Feb 11, 2009 23:15
This is going to be hard to write. I'm going to guess that it wont be particularly easy for anyone to read, either, so if you want to give this one a miss for the sake of your sanity, please do.
I cried for Cathy for the first time tonight. I'm sure I will again many times in the months to come, but tonight was the first. I teared up at the Safety Committee meeting, while Cathy was telling us whats going on with her, what her expectations are. She's cut out her MOD shifts, and hopes to be able to find and train a new Safety Director before she gets too sick. She told us about her mom, too, who died of ALS when Cathy was a teenager. I was okay until I saw Dannielle tearing up, and then I started too. No one in that room was immune. Cathy told us about how she has come to accept what's happening, how she's not worried or scared.
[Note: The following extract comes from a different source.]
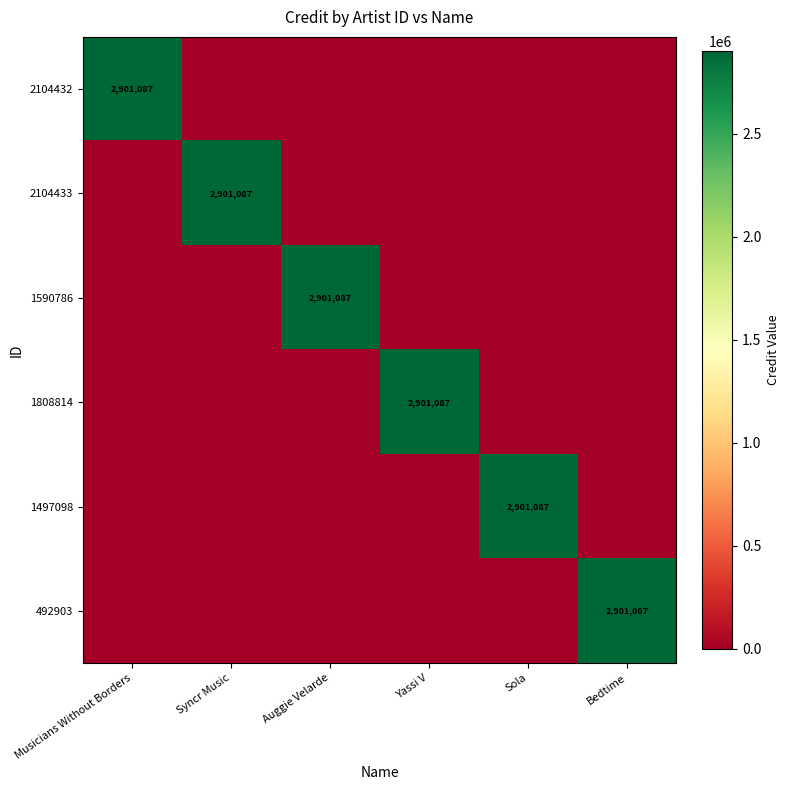

What is the greatest value displayed?

2901087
She's sad about leaving Linda and everything else, but she feels like she's found some enlightenment, and that makes it easier for her. Right when she said that, lightening struck somewhere and her words were punctuated by an incredibly loud peal of thunder. It was as if the weather, the universe (god?) just wanted to add some input, to emphasize, to agree.
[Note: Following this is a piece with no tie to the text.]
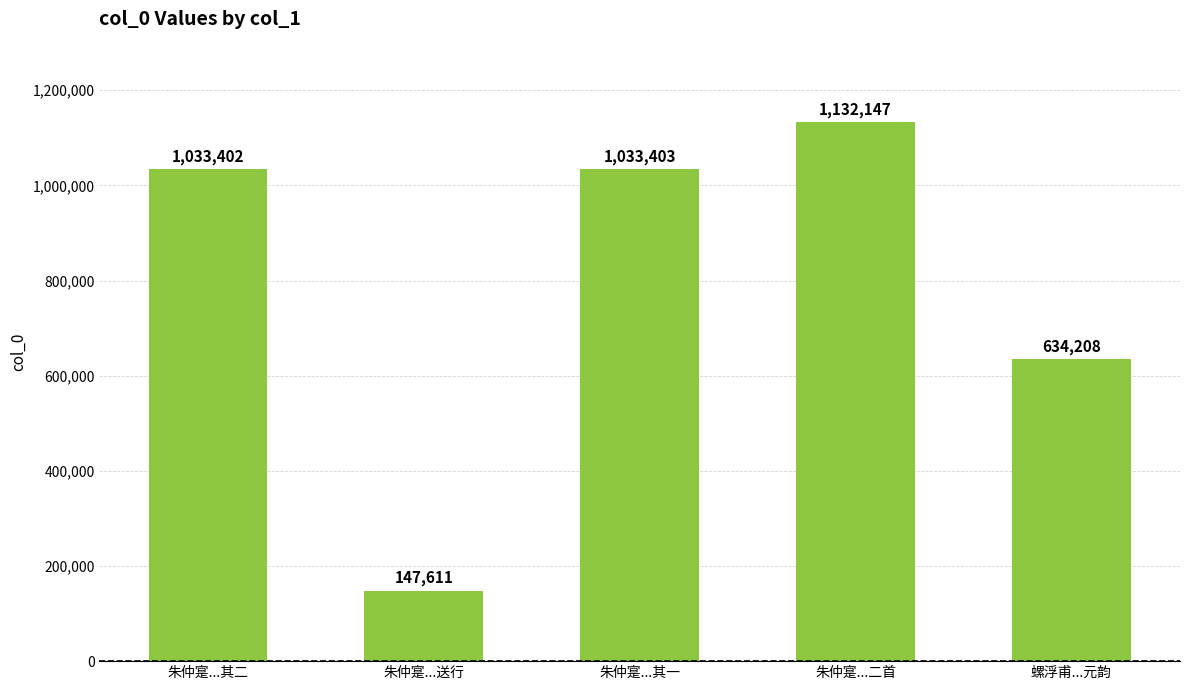

What is the label of the 4th bar from the right?

朱仲寔...送行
I cannot express my admiration of this woman, of the grace and humor she is showing as she deals with this. I told Emily that its not making things any easier, but its making them cope-able. It made sense to her; I don't know if it will to any of you.
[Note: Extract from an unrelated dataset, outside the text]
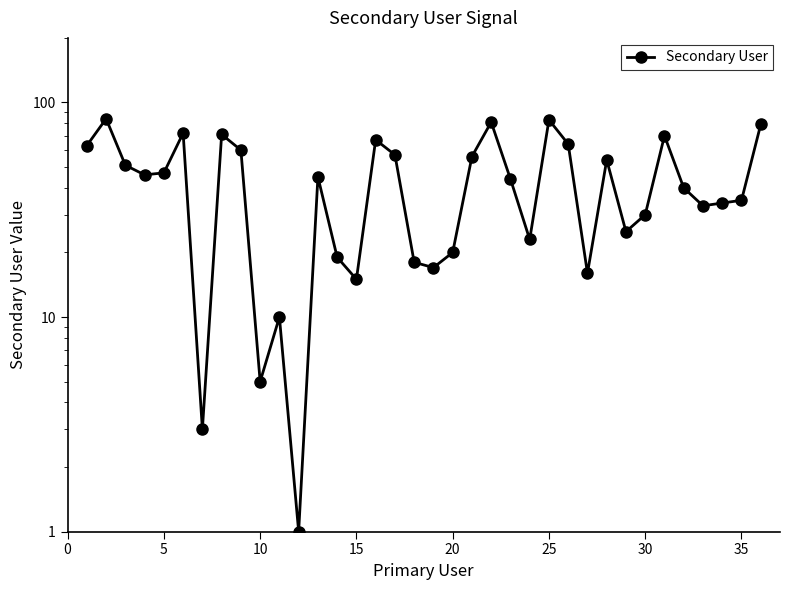

Count the number of values greater than 45.

17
Cathy is amazing, and sweet, and funny. She's so compassionate, caring and generous with her time and energies.
I want people to stop dying, I want Cathy to not get sick like this. I know that its not possible. There's no cure. Fuck, there's not even any treatment beyond palliative hospice. In short, I'm upset. I'm starting the grieving process. Its going to be hard.
I've got more to say in me somewhere, but fuck. I'm tired and cold. I'm going to bed. Everyone hug their loved ones for me tonight.